I happened to see this thread in my Google Alert and wanted to say that if I were a gambler, my money would be on Gambling Camel.  Excellent and accurate response regarding Times Square, and Yeah-lo is indeed also much the same, the way Chinese Cantonese-speaking immigrants would change the English name into Chinese sounds.  I'm also impressed that my novel was instantly recognized from the initial question.  Much thanks to all of you for your knowledgeable discussion!

Best,
Jean

P.S. I'm sorry, I had to delete the URLs from Gambling Camel's quote because I'm a new member and it won't allow me to post URLs.


----------



## JeanKwok

And just a note, the Arena comes from the reference to large theaters, indeed like Madison Square Garden, and not from the word Area.


----------



## GamblingCamel

JeanKwok said:


> And just a note, the Arena comes from the reference to large theaters, indeed like Madison Square Garden, and not from the word Area.

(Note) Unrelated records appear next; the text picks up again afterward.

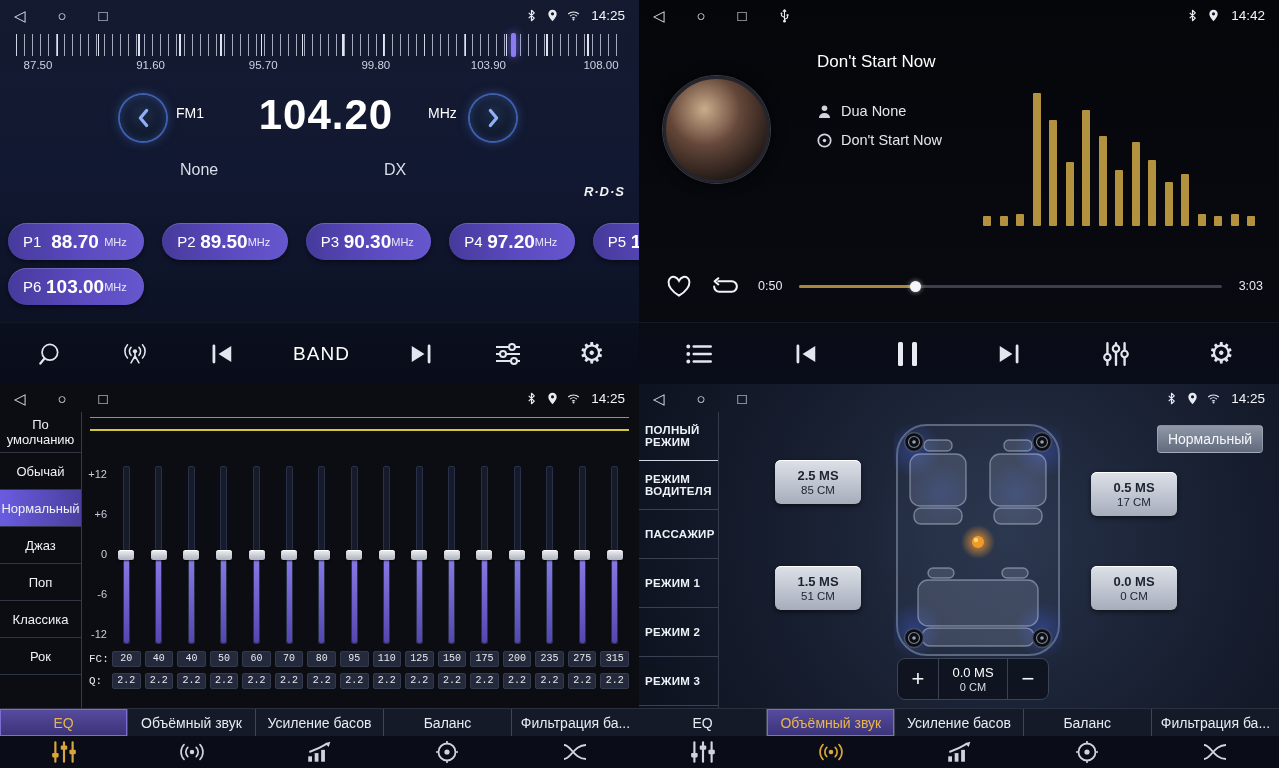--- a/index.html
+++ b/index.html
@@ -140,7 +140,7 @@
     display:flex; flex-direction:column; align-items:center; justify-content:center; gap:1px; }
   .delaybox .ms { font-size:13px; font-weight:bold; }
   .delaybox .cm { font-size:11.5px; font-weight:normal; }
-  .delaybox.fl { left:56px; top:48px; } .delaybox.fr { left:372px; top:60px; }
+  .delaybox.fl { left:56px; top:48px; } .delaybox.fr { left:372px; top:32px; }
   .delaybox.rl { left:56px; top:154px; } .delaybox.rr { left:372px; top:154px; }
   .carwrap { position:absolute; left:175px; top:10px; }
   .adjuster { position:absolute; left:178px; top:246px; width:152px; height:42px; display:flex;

LOL. I didn't have to make a telephone call or send an email. 
All I had to do was type the name JEAN KWOK inside a WORD REFERENCE message box  ... and you're here.  Poof!! Like magic!! Like a genie!!


----------



## JeanKwok

I know, the wonders of the modern world!  I don't manage to see everything where I'm mentioned but I found this thread intriguing, might even post a link to it on my Facebook fan page.

Someday, Gambling Camel, I want to hear the story behind the gambling camel.


----------